### [Complete the following]
[a] Which ports does the article on Pacific ports joining Ports Australia name as its new external associate members?
[b] Return the stretch of the Pacific ports article from "Smoke billows out" through "influence from Beijing in the region.", copied word for word.

### [Excerpt]
◆ ◆ ◆ ◆

Skip to content

Pacific Ports Join Australian Group Amid Increasing Beijing Influence

Smoke billows out of a chimney stack of BHP steelwork factories at Port Kembla, south of Sydney, Australia. (AP Photo/Rob Griffith, File)

Five ports in the Pacific have joined an Australian association to improve trade and maritime relations amid increasing influence from Beijing in the region.

Fiji Ports Corporation, Samoa Ports Authority, Cook Islands Ports Authority, Lyttleton Port Company from New Zealand’s South Island, and the Port of Napier from New Zealand’s North Island have joined as external associate members of Ports Australia, which has called the move linking ports and maritime sectors across the Pacific a “massive step forward.”

“With so much happening in terms of growth and international relations across the Pacific at the moment, this move will provide solidarity for our region’s trade and maritime sector,” Ports Australia chief executive Mike Gallacher said in a statement on Tuesday.

Ports Australia is the peak body representing Australia’s port authorities and corporations with a network spanning private and publicly owned ports.

The organization said in its announcement that its new relationships with the five ports “will hold a strong focus on sustainability, which is desperately needed for our region’s industry, local communities, and natural environment.”

‘Dangerous Debt Diplomacy’

News of the five ports’ joining the Australian network comes amid increasing investment from Beijing in the region. In recent years, Beijing has increasingly financed infrastructure projects in the Pacific under its “Belt and Road” Initiative (BRI), a loan program rolled out in 2013 that seeks to invest in infrastructure projects throughout the world.

◆ ◆ ◆ ◆

### [Given information]

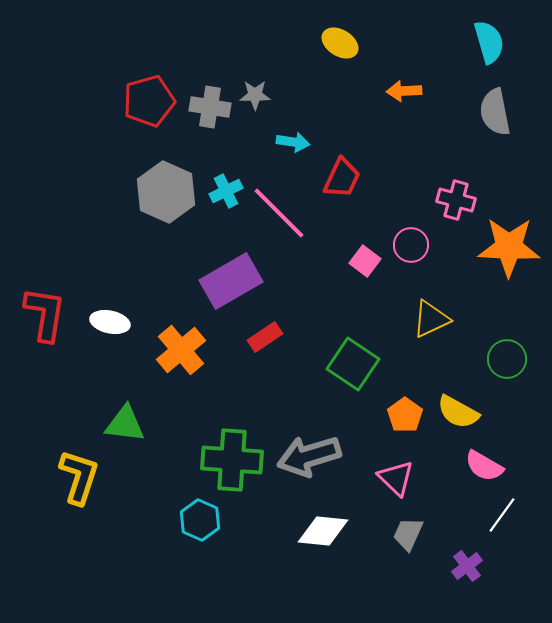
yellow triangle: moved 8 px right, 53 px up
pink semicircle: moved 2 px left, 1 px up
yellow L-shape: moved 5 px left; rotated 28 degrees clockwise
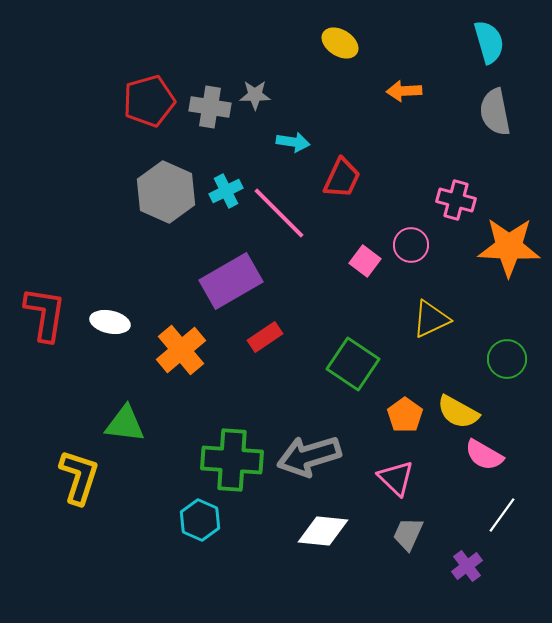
pink semicircle: moved 11 px up
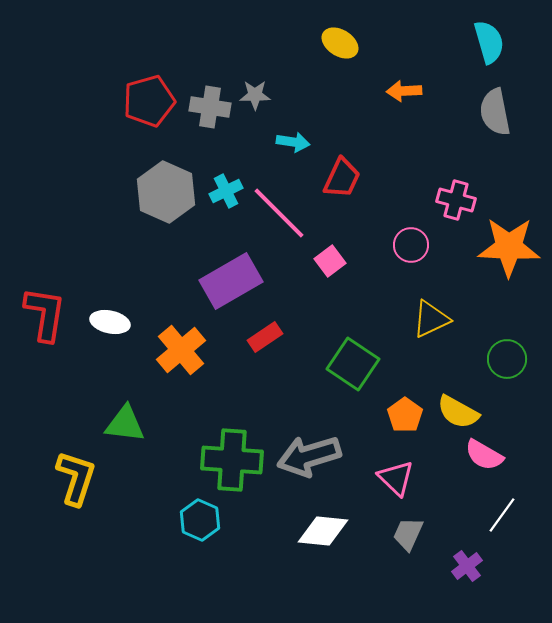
pink square: moved 35 px left; rotated 16 degrees clockwise
yellow L-shape: moved 3 px left, 1 px down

◆ ◆ ◆ ◆

### [Response list]
[a] Fiji Ports Corporation, Samoa Ports Authority, Cook Islands Ports Authority, Lyttleton Port Company, Port of Napier

[b]
Smoke billows out of a chimney stack of BHP steelwork factories at Port Kembla, south of Sydney, Australia. (AP Photo/Rob Griffith, File)

Five ports in the Pacific have joined an Australian association to improve trade and maritime relations amid increasing influence from Beijing in the region.